Authored by: Chidi Oguamanam

This Open AIR Working Paper 28 explores innovations in the delivery of universal care to achieve UN Sustainable Development Goal (SDG) 3: “Ensure healthy lives and promote well-being for all at all ages”. In this exploration, issues related to governance and ownership of global vs. local innovation, including but not limited to the World Trade Organisation (WTO) Agreement on Trade-Related Aspects of Intellectual Property Rights (TRIPS Agreement), are considered. In addition, this paper covers the roles of intellectual property (IP), licensing, and regulatory bodies in shaping access to, and influencing distribution of, health benefits and outcomes. A core insight presented in this paper is that successfully achieving the goals of health and well-being is inseparable from other dimensions of sustainable development—particularly climate action but also access to clean water, to education, and to social welfare support.
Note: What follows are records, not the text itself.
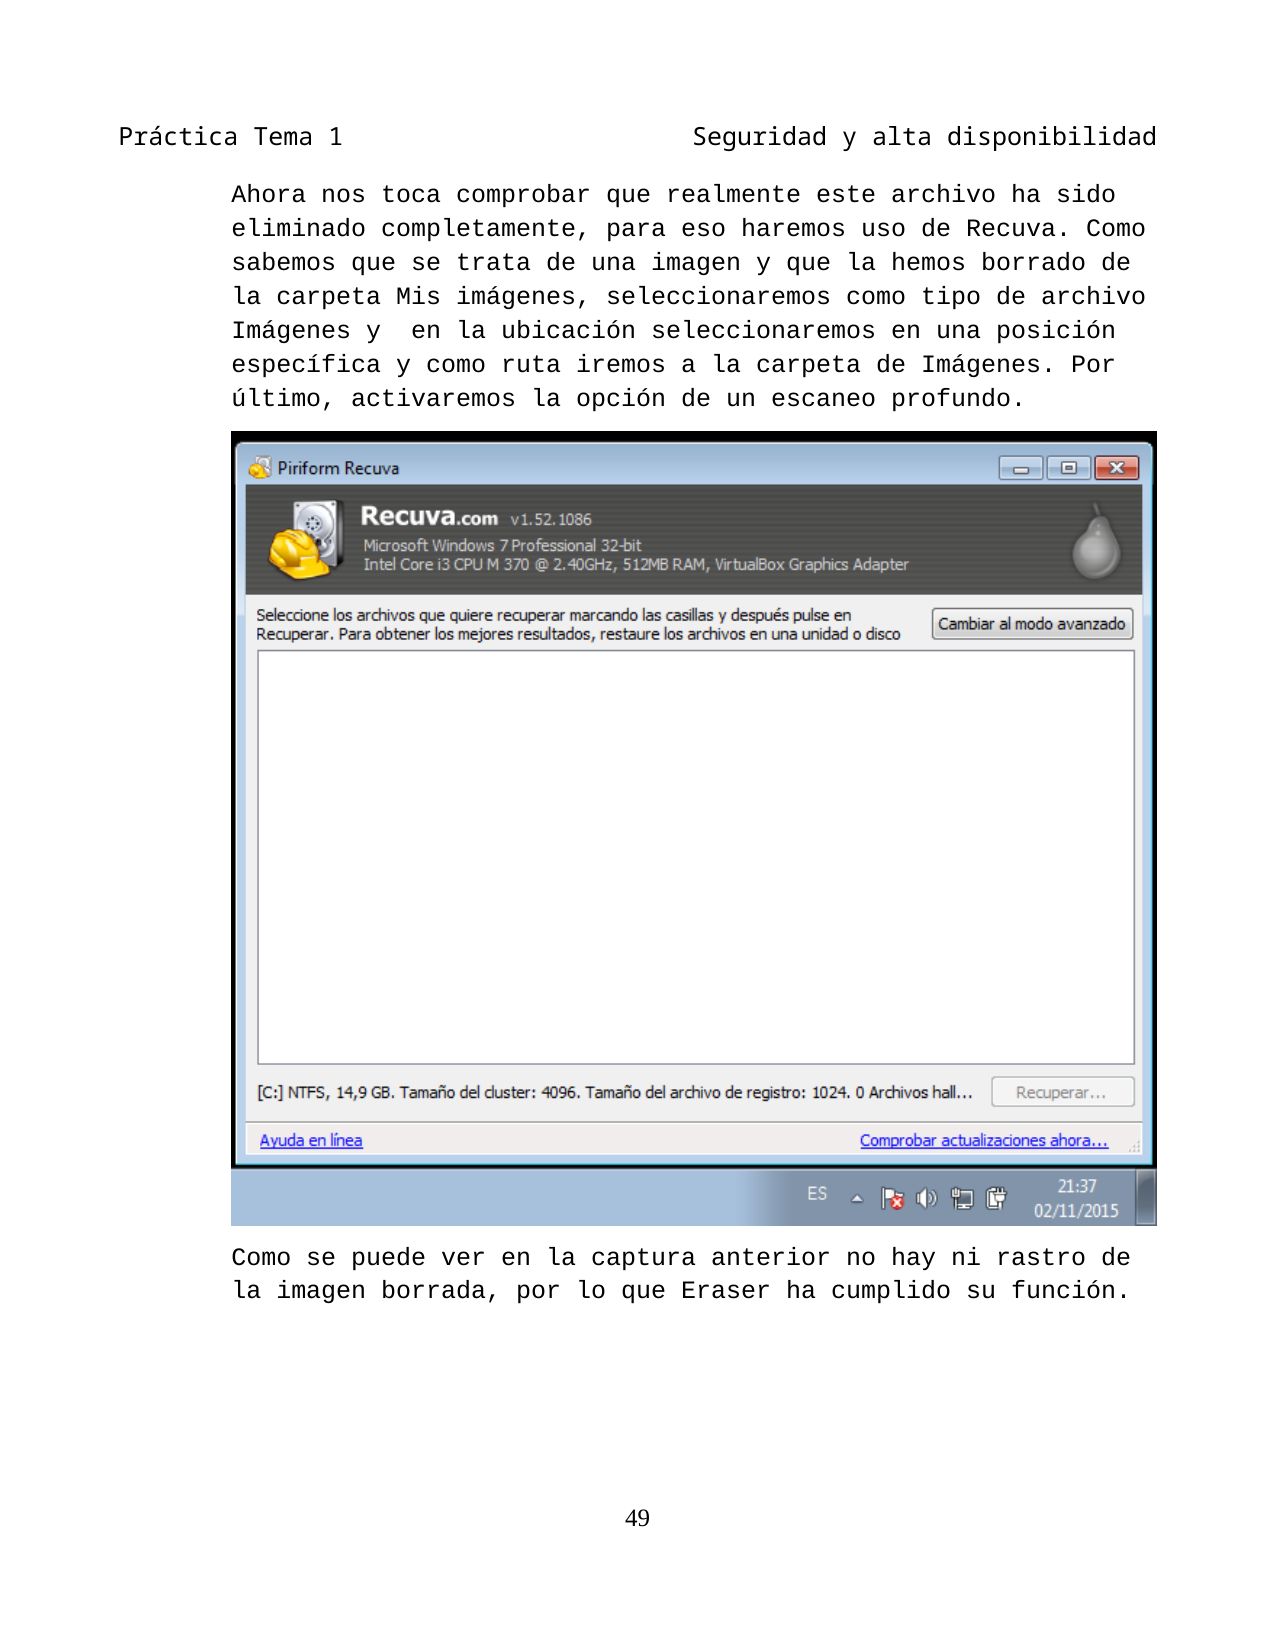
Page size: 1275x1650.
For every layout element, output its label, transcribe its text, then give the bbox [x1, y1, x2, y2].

text Ahora nos toca comprobar que realmente este archivo ha sido eliminado completamente, para eso haremos uso de Recuva. Como sabemos que se trata de una imagen y que la hemos borrado de la carpeta Mis imágenes, seleccionaremos como tipo de archivo Imágenes y en la ubicación seleccionaremos en una posición específica y como ruta iremos a la carpeta de Imágenes. Por último, activaremos la opción de un escaneo profundo. [231, 182, 1157, 414]
text Como se puede ver en la captura anterior no hay ni rastro de la imagen borrada, por lo que Eraser ha cumplido su función. [231, 1244, 1157, 1306]
picture [231, 431, 1157, 1226]
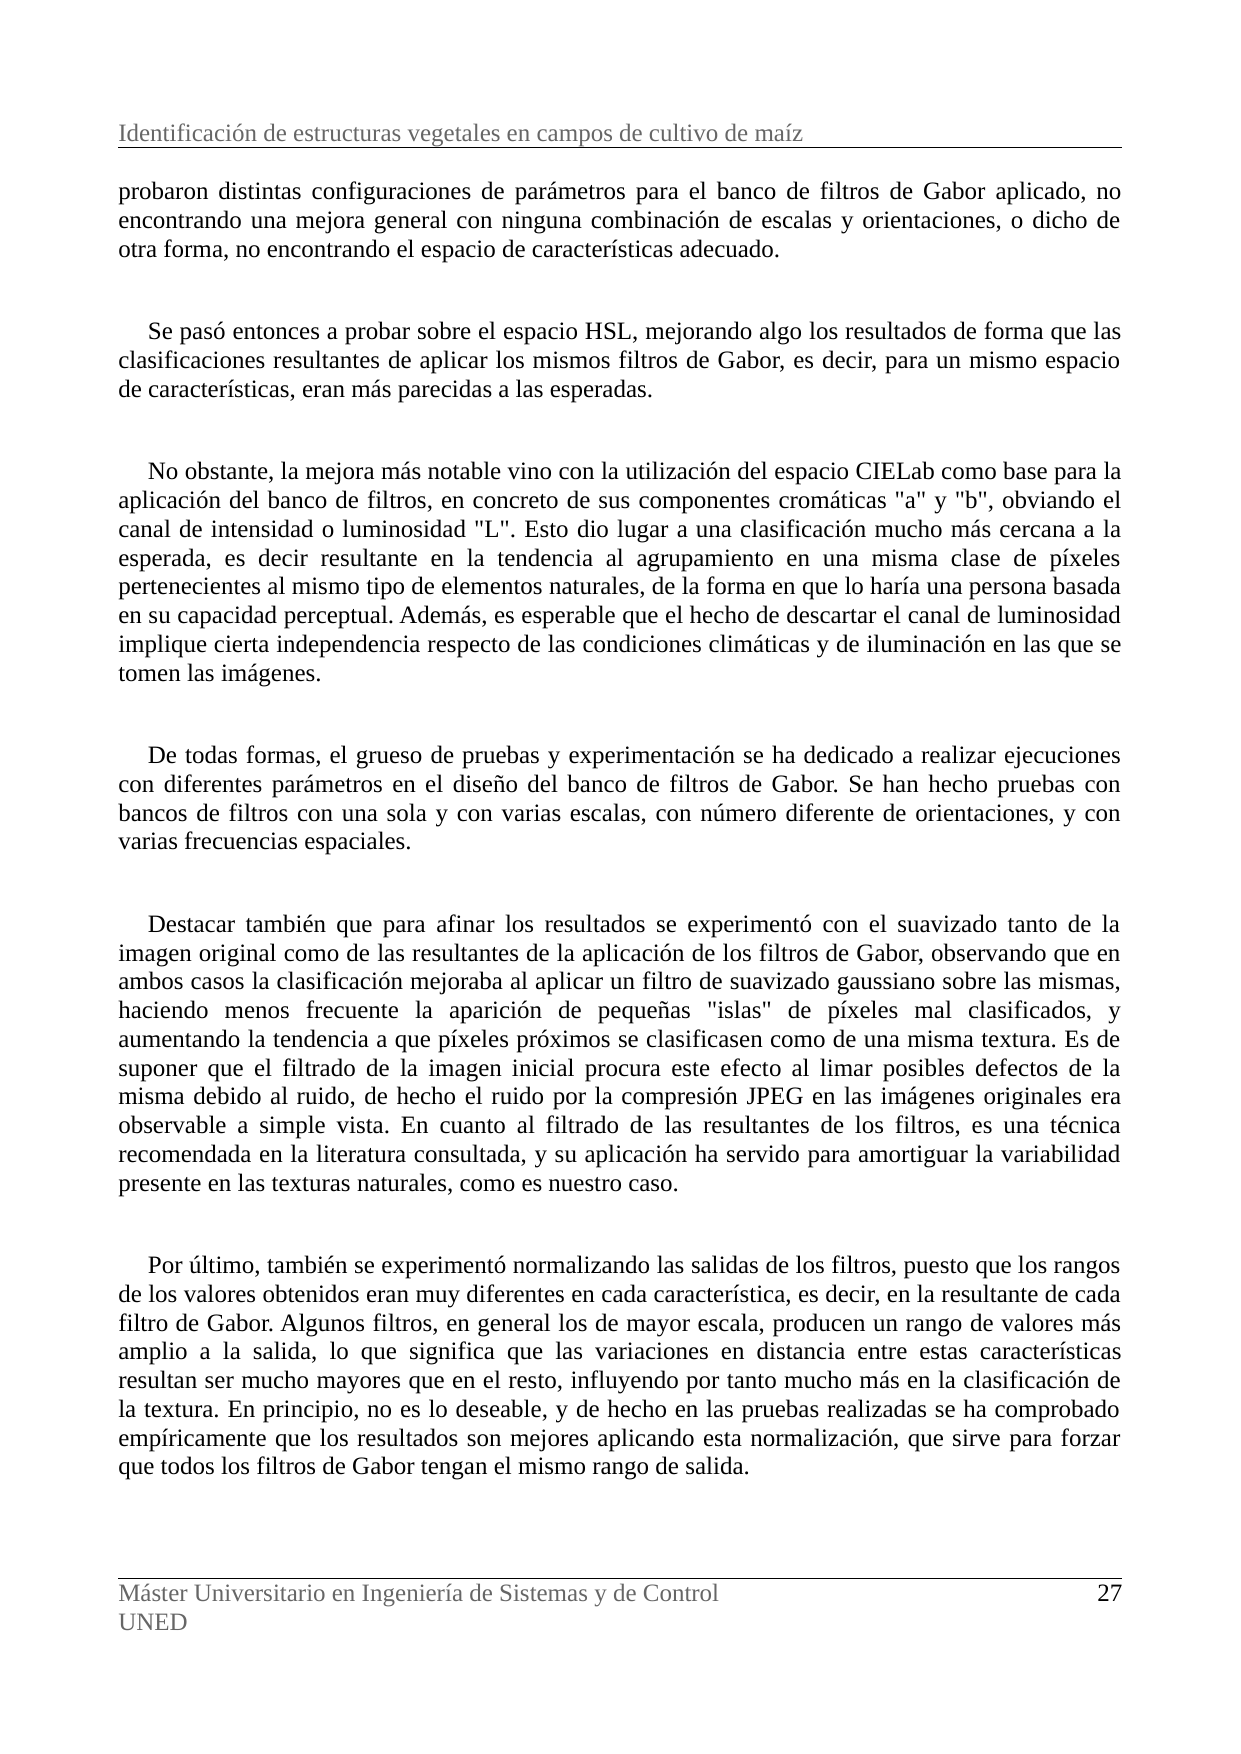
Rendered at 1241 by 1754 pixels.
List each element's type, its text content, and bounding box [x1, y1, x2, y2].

text De todas formas, el grueso de pruebas y experimentación se ha dedicado a realizar ejecuciones con diferentes parámetros en el diseño del banco de filtros de Gabor. Se han hecho pruebas con bancos de filtros con una sola y con varias escalas, con número diferente de orientaciones, y con varias frecuencias espaciales. [118, 740, 1122, 855]
text No obstante, la mejora más notable vino con la utilización del espacio CIELab como base para la aplicación del banco de filtros, en concreto de sus componentes cromáticas "a" y "b", obviando el canal de intensidad o luminosidad "L". Esto dio lugar a una clasificación mucho más cercana a la esperada, es decir resultante en la tendencia al agrupamiento en una misma clase de píxeles pertenecientes al mismo tipo de elementos naturales, de la forma en que lo haría una persona basada en su capacidad perceptual. Además, es esperable que el hecho de descartar el canal de luminosidad implique cierta independencia respecto de las condiciones climáticas y de iluminación en las que se tomen las imágenes. [118, 456, 1122, 686]
text Se pasó entonces a probar sobre el espacio HSL, mejorando algo los resultados de forma que las clasificaciones resultantes de aplicar los mismos filtros de Gabor, es decir, para un mismo espacio de características, eran más parecidas a las esperadas. [118, 316, 1122, 403]
text Destacar también que para afinar los resultados se experimentó con el suavizado tanto de la imagen original como de las resultantes de la aplicación de los filtros de Gabor, observando que en ambos casos la clasificación mejoraba al aplicar un filtro de suavizado gaussiano sobre las mismas, haciendo menos frecuente la aparición de pequeñas "islas" de píxeles mal clasificados, y aumentando la tendencia a que píxeles próximos se clasificasen como de una misma textura. Es de suponer que el filtrado de la imagen inicial procura este efecto al limar posibles defectos de la misma debido al ruido, de hecho el ruido por la compresión JPEG en las imágenes originales era observable a simple vista. En cuanto al filtrado de las resultantes de los filtros, es una técnica recomendada en la literatura consultada, y su aplicación ha servido para amortiguar la variabilidad presente en las texturas naturales, como es nuestro caso. [118, 909, 1122, 1196]
text probaron distintas configuraciones de parámetros para el banco de filtros de Gabor aplicado, no encontrando una mejora general con ninguna combinación de escalas y orientaciones, o dicho de otra forma, no encontrando el espacio de características adecuado. [118, 176, 1122, 263]
text Por último, también se experimentó normalizando las salidas de los filtros, puesto que los rangos de los valores obtenidos eran muy diferentes en cada característica, es decir, en la resultante de cada filtro de Gabor. Algunos filtros, en general los de mayor escala, producen un rango de valores más amplio a la salida, lo que significa que las variaciones en distancia entre estas características resultan ser mucho mayores que en el resto, influyendo por tanto mucho más en la clasificación de la textura. En principio, no es lo deseable, y de hecho en las pruebas realizadas se ha comprobado empíricamente que los resultados son mejores aplicando esta normalización, que sirve para forzar que todos los filtros de Gabor tengan el mismo rango de salida. [118, 1250, 1122, 1480]
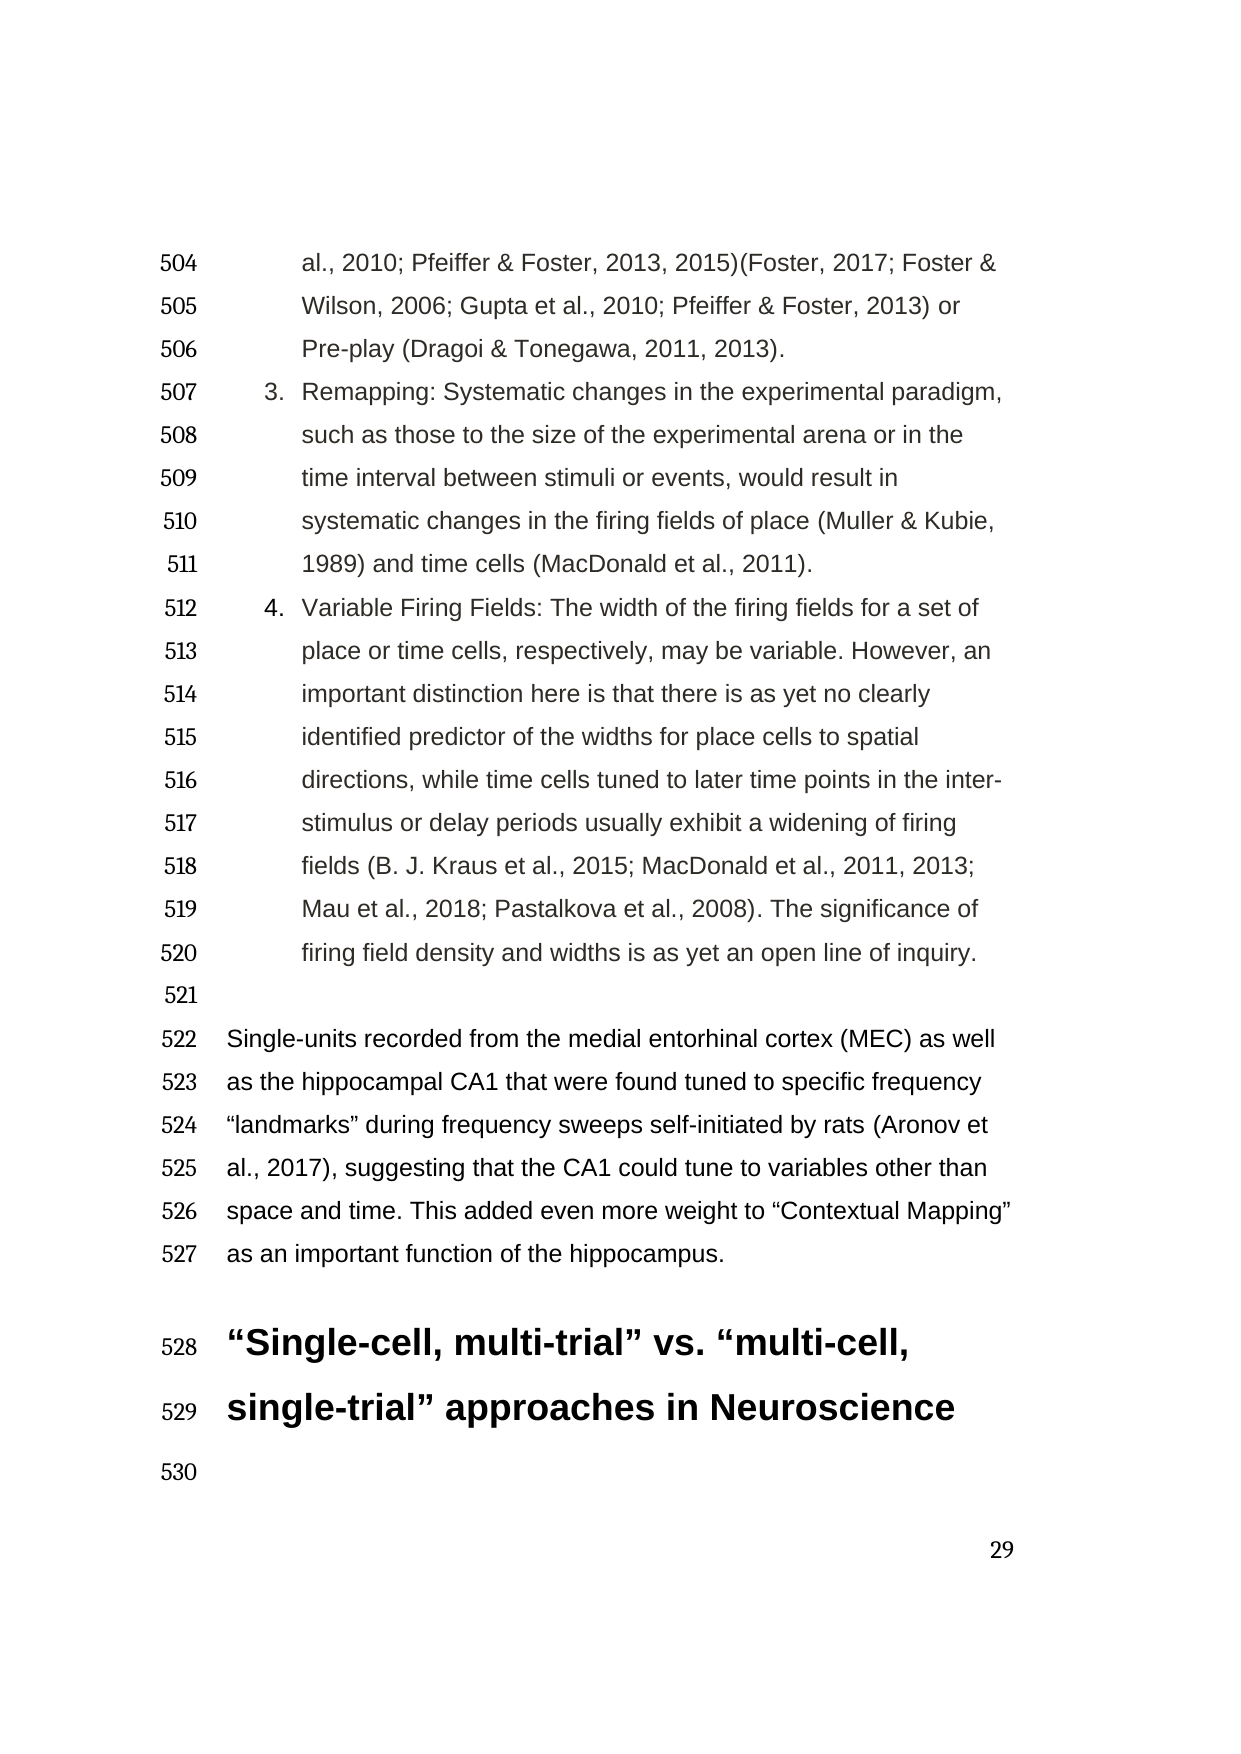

This paper also points to the fact that the lessons of the COVID-19 pandemic are not about vaccines only. The lessons are also about ancillary medical innovations. Future pandemics are anticipated to each have their own unique character, thus requiring response agility and adaptation—both technological and regulatory—beyond medicines and therapeutics. Moreover, data will drive future pandemic and public health responses, making appropriate data governance and regulation a priority issue.